Now, as Bernard puts it, the trouble with success in the restaurant world is, "C'est jamais gagné." The battle's never over. First you strive for ten or twenty years to reach the top. It's not like training for the Olympics, where a single perfect routine wins you the gold medal; you've got to score a ten every day, twice a day. But then, after you've won, you panic even more: now that you've been given those stars, what if they take them away?
And poor Bernard, though happily married to his second wife, was bipolar. Mostly manic: that was the perfectionist his staff knew, the outgoing giant adored by the media and the public.

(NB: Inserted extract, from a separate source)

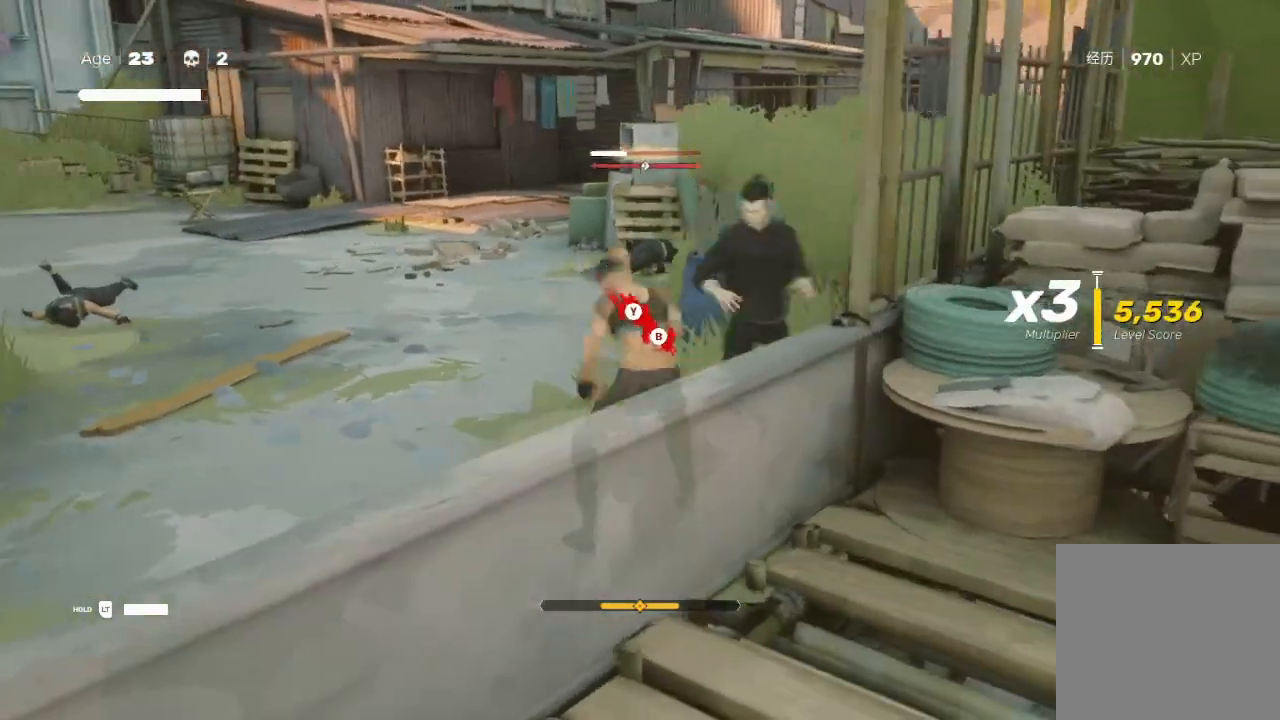
{"buttons": ["X"], "left_stick": "down-left", "right_stick": "center", "events": [[100, "Y", "down"], [233, "Y", "up"], [267, "left_stick", "down-right"], [300, "Y", "down"], [333, "left_stick", "up-right"], [400, "Y", "up"], [400, "left_stick", "left"], [467, "X", "down"], [467, "left_stick", "down-left"]]}
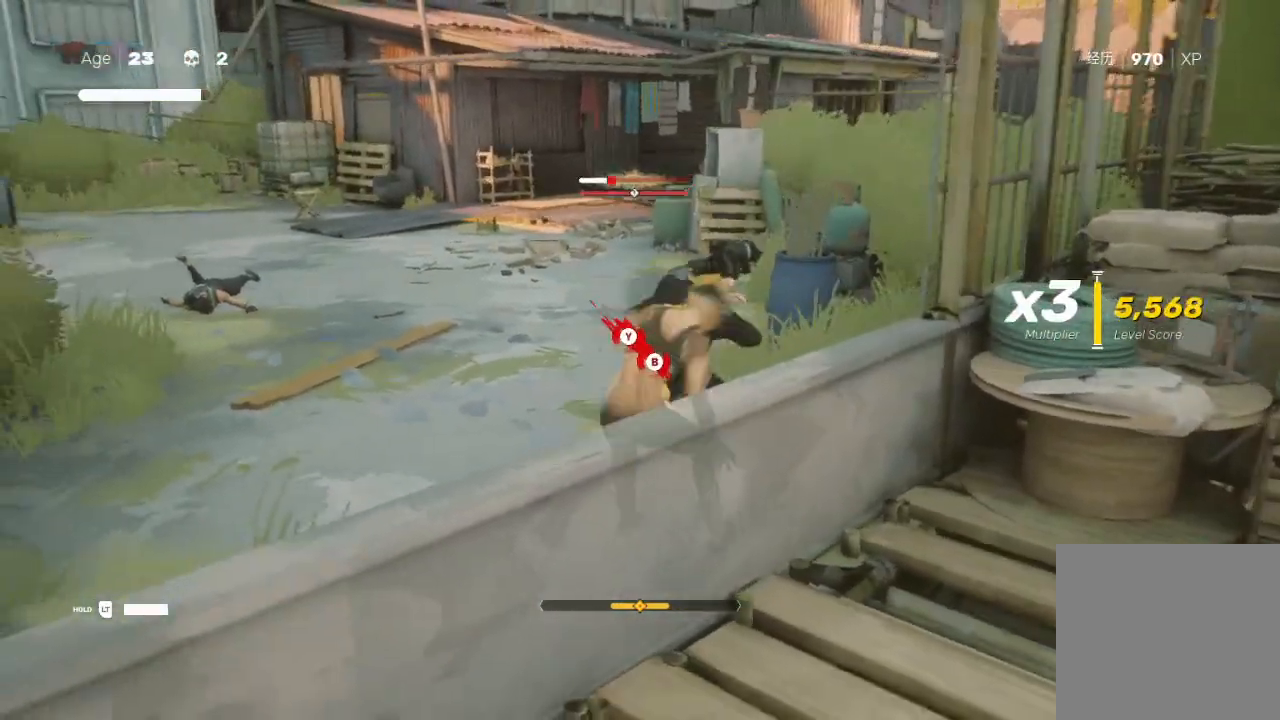
{"buttons": [], "left_stick": "down-left", "right_stick": "center", "events": [[67, "A", "down"], [100, "X", "up"], [133, "left_stick", "down-right"], [200, "X", "down"], [200, "left_stick", "up-right"], [267, "A", "up"], [300, "X", "up"], [300, "left_stick", "up-left"], [333, "Y", "down"], [367, "left_stick", "down-left"], [467, "Y", "up"]]}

(He was ebulliant, too, when I met him in Saulieu in the fall of 1998, eager to discuss his plans for a new bistro in Paris--eventually three--and an unprecendented plan to raise money by being listed on the Paris stock exchange.)
Then third Michelin star did come along, and it seemed Bernard could do no wrong. But the tentacles of darkness were stronger than anyone knew.
A slight slip in one of the guidebooks, a rumor that his third Michelin star was in jeopardy, a change in the culinary fashion dictated by Paris critics: it all took its toll on Bernard.
His manic-depressive disorder--easy to diagnose in retrospect--was never treated. The right medications, it's assumed, could have saved him from his private demons. Instead he succumbed.
Rudolph Chelminski, a keenly observant foreign correspondent, had already written one of the liveliest books about gastronomy, The French At Table, some 20 years ago. This longevity--critical to professional acceptance in France--and his deep understanding of French culinary history gave him unprecedented access to all the actors in this drama, including Bernard himself over a period of many years.
You taste Bernard's recipes, savor his enthusiasm for hospitality on every page. Even as you cringe at his effusiveness, you savor his generosity.
In the end, you mourn his death, but when the latest Michelin guide again awards his restaurant three stars, you recognize that Bernard Loiseau's spirit lives on.